◆ REQUIRED WORK:
- 1) According to the movie revenue project text, what tool encoded the categorical columns so they could be fed to the model?
- 2) Transcribe the part of the movie revenue project text starting at "View a demo" and ending at "linear regression models.".
- 3) Decide whether each statement agrees with the movie revenue project text, answering yes or no and quoting the deciding words: (a) The movie data that was found needed extensive cleaning. (b) Movies rated NC-17 were removed from the data. (c) The actors' birthdates were gathered by a script that visited each actor's Wikipedia page.

◆ TEXT PROVIDED:
We chose this topic for a few different reasons. The first reason was that there was a pretty meaningful and robust dataset. We were able to explore and discuss different possible options for our project. The data we were able to find required minimal cleaning. The data was also meaningful enough to allow us to come up with practical and everyday uses that anyone could find either useful or interesting. Movies are also a fun project and predicting the gross revenue of these movies will be something that we can enjoy during the summer blockbuster season.

View an In-Depth Presentation of our Project on Google Slides Here

View a demo of our Dashboard Here

Project Outline

Source of data

We obtained our main movie dataset from Kaggle. The dataset was originally scraped from the IMDB website. IMBD is an online database that contains information related to movies, TV series, video games, as well as streaming content. This particular dataset caught our eyes because it is robust and we could seemingly draw direct conclusions from linear regression models.

We obtained additional datasets containing the birthdates, number of nominations, and number of awards won by the lead actor/actress listed for each movie in the movie dataset. These secondary datasets were obtained by webscraping Wikipedia pages. Wikipedia is an online encyclopedia allowing free public access. Information provided by volunteers and contributors through open collaboration. The dataset containing the birthdates was obtained by a script that visited each actors' individual Wikipedia page. The second dataset, containing the Academy Award nominations and awards won for leading and supporting roles since 1927, was obtained by scraping Academy Award Nominations.

Data Exploration & Analysis

Initial cleaning of the movie dataset from Kaggle included removing any rows with null values. The released column contained both the date of the movie's release and the country of release. To obtain the release date only, we used the str.replace method and RegEx, then converted the date to the month only using pandas dt.month. Since the dataset contains monetary information in the budget and gross revenue columns spanning movies released from 1980 to 2020, we wanted to account for inflation. To do this, we used the cpi.inflate from a python library that adjusts U.S. dollars for inflation using the Consumer Price Index.

When pulling data tables from our database, we merged the movies table with the released_dayofweek to obtain the day of week each movie was released. Additionally, we merged the actors_bday with the actor_awards table to essentially create a profile for each movie's starring actor. Since the information scraped from Wikipedia's Academy Awards included all actors who received a nomination or award since 1921, any actor who did not have a value in the actor_awards table is reasoned to have neither been nominated nor awarded and their values were filled with 0's accordingly. These two dataframes were then merged to create the final dataset including the cleaned information for movies and actors. Upon investigation, we removed movies with the following ratings: NC-17, Not Rated, TV-MA, Unrated, and X. These movies made up a small portion of the sample and were likely to skew our results since we were focusing on theater releases. Since some columns had numerous unique values, to prepare for the machine learning, we binned the following data: genre, director, writer, star, and company. Additionally, the purpose of obtaining the birthdate of each actor was to find their age at the time of the movie's release. We used their birthdate and the release date to find the age. The following information in our data were categorical: rating, genre, director, writer, star, company, released_month, and weekday. We used Sklearn's OneHotEncoder to encode these data columns so we could feed them to our model.

◆ DATA ROWS:
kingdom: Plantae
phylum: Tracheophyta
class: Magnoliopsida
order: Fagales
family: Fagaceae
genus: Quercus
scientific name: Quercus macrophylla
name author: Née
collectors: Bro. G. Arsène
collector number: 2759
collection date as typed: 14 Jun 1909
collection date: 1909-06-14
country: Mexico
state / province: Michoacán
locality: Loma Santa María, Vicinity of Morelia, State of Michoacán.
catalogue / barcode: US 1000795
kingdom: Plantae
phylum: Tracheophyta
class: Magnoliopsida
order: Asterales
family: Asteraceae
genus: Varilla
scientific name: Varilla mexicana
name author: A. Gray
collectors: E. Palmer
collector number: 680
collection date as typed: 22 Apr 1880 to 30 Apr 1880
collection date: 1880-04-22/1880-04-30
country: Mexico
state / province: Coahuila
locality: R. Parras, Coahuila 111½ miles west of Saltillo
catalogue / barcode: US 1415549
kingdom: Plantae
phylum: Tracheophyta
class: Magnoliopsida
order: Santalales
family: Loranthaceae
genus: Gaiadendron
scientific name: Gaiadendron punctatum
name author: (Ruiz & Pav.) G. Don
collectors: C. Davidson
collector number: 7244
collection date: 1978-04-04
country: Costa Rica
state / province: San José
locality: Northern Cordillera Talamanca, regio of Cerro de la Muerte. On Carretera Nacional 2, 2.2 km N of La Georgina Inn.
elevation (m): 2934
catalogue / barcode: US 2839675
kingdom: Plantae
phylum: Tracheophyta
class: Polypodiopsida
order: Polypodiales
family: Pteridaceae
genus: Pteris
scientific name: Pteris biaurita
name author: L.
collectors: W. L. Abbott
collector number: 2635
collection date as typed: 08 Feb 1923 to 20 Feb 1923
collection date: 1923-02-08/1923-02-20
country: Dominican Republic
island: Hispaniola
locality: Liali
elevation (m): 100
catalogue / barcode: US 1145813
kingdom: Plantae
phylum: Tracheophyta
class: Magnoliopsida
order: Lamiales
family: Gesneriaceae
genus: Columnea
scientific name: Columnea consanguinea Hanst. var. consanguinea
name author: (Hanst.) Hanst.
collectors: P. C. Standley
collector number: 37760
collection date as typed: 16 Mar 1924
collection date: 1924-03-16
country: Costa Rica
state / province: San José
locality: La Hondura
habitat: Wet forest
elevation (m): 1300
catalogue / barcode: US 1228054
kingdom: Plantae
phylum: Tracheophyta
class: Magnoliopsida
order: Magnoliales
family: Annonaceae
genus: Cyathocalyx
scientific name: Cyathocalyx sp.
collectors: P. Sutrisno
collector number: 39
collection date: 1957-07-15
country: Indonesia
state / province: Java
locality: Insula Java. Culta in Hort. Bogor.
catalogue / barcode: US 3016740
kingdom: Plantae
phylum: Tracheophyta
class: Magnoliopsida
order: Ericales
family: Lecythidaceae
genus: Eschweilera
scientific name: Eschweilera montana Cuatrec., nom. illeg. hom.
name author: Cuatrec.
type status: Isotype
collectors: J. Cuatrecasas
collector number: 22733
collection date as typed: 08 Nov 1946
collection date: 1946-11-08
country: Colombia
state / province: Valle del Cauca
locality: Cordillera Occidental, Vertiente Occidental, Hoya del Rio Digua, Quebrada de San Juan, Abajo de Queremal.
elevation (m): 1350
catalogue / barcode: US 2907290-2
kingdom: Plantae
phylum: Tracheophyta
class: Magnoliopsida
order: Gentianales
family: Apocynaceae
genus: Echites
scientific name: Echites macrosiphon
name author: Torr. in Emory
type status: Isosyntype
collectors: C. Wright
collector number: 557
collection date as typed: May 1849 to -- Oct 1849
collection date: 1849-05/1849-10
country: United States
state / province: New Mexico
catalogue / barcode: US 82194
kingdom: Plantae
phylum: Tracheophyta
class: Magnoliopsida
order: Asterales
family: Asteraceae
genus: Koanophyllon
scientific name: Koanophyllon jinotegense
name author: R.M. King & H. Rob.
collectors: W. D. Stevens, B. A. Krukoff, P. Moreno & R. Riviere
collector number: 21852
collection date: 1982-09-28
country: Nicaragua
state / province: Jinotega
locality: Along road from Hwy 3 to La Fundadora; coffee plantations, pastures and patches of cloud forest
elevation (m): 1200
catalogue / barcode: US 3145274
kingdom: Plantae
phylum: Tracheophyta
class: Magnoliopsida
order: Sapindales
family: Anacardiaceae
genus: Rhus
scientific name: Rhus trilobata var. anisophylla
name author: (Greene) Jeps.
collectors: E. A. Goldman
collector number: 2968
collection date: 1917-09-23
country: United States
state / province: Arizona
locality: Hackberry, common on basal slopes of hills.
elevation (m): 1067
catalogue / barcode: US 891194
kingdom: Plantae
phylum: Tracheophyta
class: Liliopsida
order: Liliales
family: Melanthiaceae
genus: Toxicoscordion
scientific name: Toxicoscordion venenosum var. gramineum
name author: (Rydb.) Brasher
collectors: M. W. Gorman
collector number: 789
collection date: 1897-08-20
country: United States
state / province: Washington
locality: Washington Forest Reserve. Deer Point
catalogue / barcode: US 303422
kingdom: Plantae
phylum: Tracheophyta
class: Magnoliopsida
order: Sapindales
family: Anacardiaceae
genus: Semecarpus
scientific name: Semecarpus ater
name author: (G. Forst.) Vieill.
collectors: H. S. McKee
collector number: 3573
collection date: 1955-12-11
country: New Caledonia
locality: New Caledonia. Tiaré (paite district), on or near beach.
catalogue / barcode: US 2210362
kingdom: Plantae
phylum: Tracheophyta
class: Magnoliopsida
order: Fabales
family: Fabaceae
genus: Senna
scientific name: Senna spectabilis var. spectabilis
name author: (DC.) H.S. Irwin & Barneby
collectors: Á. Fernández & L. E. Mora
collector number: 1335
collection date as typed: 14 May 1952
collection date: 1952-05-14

◆ WRITTEN RESPONSES:
- 1) Sklearn's OneHotEncoder

- 2)
View a demo of our Dashboard Here

Project Outline

Source of data

We obtained our main movie dataset from Kaggle. The dataset was originally scraped from the IMDB website. IMBD is an online database that contains information related to movies, TV series, video games, as well as streaming content. This particular dataset caught our eyes because it is robust and we could seemingly draw direct conclusions from linear regression models.

- 3)
(a) No: "The data we were able to find required minimal cleaning."
(b) Yes: "we removed movies with the following ratings: NC-17, Not Rated, TV-MA, Unrated, and X."
(c) Yes: "The dataset containing the birthdates was obtained by a script that visited each actors' individual Wikipedia page."